Giovedi 24 agosto 2017 04:58

Estate nera per l’Anm, cancellate 37 linee. Napoli resta senza autobus

20 giugno 2017



NAPOLI - Si prospetta un'estate nera per i cittadini e i turisti che vorranno usufruire del trasporto pubblico a Napoli. L'Anm (Azienda napoletana mobilità) è in profonda crisi economica tanto che per il periodo estivo ha cancellato ben 37 linee.

Saranno soppressi tantissimi collegamenti con l'hinterland e le periferie, come Portici ed Ercolano o le linee suburbane che collegano Ercolano e Torre del Greco con Napoli e dimezzate le corse per Marano e Giugliano. Ma non solo, i tagli si abbattono anche sugli autobus notturni che saranno sostituiti dalle nuove linee B/N del “by night”, che circoleranno solo fino alle 02:00 di notte.

Non si era mai avuta una riduzione così drastica delle linee Anm durante il periodo estivo. In sostanza il programma Anm per l’estate prevede due fasi: dall'1 al 21 luglio saranno cancellate 21 linee. Tra queste: la C13 che collega Pianura a piazza Quattro Giornate al Vomero, la C24 (Mergellina-piazza Vittoria), la C27 (Capo Posillipo-piazza Amedeo). Ma anche le linee del centro storico, come il 12 (piazza Carlo III-piazza Sant’Eframo vecchio, passando per via Foria), il 20, che da piazza Carlo III arriva a via De Marco, e la navetta E6 che da piazza Trieste e Trento va a piazza dei Martiri.

Tra le linee a lunga percorrenza sarà cancellata anche l’R7 che congiunge Bagnoli con piazza Vittoria. Sospese anche le linee per i cimiteri.

Contemporaneamente, l’Anm istituirà 5 linee sostitutive, a fronte delle 21 cancellate (654, 532, 622, 607 e 678), mentre sono confermate le linee invernali (140, 151, R4, C31, C63 e 168).

Saranno 46 le linee attive nei festivi: tra queste R2, R4 e Alibus. Mentre circoleranno solo il sabato 180, 532, C44, 144 e 183.

Ancora più drastica sarà invece la seconda fase che va dal 22 luglio all'1 settembre. In questo periodo saranno soppresse ulteriori 16 linee che vanno ad aggiungsi alle 21 di inizio luglio. Cancellate, tra le altre, C41 (Monaldi-via Tino da Camaino) e V1 (Certosa di San Martino-viale Michelangelo). Le linee attive sabato e festivi saranno le stesse della prima fase. Ma tra le sostitutive non ci sarà il 678.

Una vera e propria scure si abbatte dunque sull'azienda. «Senza contare che da settembre - ha denunciato Adolfo Vallini dell’Usb, il sindacato di base che non ha firmato l’accordo – spesso, come si è assistito nel corso degli ultimi anni, molte delle linee soppresse non vengono ripristinate».

VOCI DI DATI:
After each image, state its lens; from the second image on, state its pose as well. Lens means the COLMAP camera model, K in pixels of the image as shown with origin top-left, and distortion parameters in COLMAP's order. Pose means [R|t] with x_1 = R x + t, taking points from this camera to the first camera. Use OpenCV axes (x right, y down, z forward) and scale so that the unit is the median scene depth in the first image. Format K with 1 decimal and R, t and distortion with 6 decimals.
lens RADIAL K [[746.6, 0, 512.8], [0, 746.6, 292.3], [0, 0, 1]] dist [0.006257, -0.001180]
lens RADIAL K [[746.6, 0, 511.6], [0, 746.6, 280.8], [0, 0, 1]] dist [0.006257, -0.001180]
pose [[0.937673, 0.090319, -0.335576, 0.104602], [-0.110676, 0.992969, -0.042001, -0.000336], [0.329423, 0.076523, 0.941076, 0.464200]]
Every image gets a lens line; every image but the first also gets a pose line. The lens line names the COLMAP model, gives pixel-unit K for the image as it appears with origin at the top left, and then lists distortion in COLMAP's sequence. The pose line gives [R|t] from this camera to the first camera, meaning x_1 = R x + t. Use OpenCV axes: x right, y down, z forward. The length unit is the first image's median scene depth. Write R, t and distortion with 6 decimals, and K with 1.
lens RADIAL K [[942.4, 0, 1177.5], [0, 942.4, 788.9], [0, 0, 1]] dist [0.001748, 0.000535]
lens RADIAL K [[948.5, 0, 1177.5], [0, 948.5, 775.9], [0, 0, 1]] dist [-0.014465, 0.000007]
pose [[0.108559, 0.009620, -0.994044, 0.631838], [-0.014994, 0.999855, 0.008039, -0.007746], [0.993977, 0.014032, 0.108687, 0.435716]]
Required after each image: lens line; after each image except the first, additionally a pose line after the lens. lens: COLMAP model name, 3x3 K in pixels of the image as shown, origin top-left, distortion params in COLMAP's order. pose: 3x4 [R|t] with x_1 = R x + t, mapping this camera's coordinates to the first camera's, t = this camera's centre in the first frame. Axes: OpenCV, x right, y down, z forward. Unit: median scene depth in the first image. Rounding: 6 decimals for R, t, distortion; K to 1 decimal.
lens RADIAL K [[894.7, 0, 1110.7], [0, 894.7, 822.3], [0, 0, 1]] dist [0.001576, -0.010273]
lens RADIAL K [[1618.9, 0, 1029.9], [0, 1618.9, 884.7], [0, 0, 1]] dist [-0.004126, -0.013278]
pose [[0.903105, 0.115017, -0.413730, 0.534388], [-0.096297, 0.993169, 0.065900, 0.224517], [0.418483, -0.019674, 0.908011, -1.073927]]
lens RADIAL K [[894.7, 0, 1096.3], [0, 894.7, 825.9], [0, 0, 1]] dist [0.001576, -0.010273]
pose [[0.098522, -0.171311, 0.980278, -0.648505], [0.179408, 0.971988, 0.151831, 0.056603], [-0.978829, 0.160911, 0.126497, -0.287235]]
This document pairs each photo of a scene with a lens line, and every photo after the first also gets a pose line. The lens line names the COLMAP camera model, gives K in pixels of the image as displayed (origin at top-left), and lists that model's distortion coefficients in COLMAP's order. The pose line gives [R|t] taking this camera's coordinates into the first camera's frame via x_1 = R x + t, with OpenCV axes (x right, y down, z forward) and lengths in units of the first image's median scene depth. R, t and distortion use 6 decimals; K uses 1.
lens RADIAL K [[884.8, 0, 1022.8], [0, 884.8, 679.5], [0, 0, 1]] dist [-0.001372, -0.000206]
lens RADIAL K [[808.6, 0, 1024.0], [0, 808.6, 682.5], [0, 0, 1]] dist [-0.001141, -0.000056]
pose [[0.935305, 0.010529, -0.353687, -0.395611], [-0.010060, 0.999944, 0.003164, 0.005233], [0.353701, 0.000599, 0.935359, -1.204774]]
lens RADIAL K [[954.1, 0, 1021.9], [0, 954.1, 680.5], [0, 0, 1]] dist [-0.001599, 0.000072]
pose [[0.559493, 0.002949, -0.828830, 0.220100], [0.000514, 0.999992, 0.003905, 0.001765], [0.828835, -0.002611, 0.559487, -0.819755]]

CONSEGNA: Riscrivi il passo del testo sui tagli dell'Anm partendo da "Saranno soppressi tantissimi" e proseguendo fino a "02:00 di notte.", sostituendo "tantissimi" con "numerosi".

RISULTATO DELL'ESERCIZIO:
Saranno soppressi numerosi collegamenti con l'hinterland e le periferie, come Portici ed Ercolano o le linee suburbane che collegano Ercolano e Torre del Greco con Napoli e dimezzate le corse per Marano e Giugliano. Ma non solo, i tagli si abbattono anche sugli autobus notturni che saranno sostituiti dalle nuove linee B/N del “by night”, che circoleranno solo fino alle 02:00 di notte.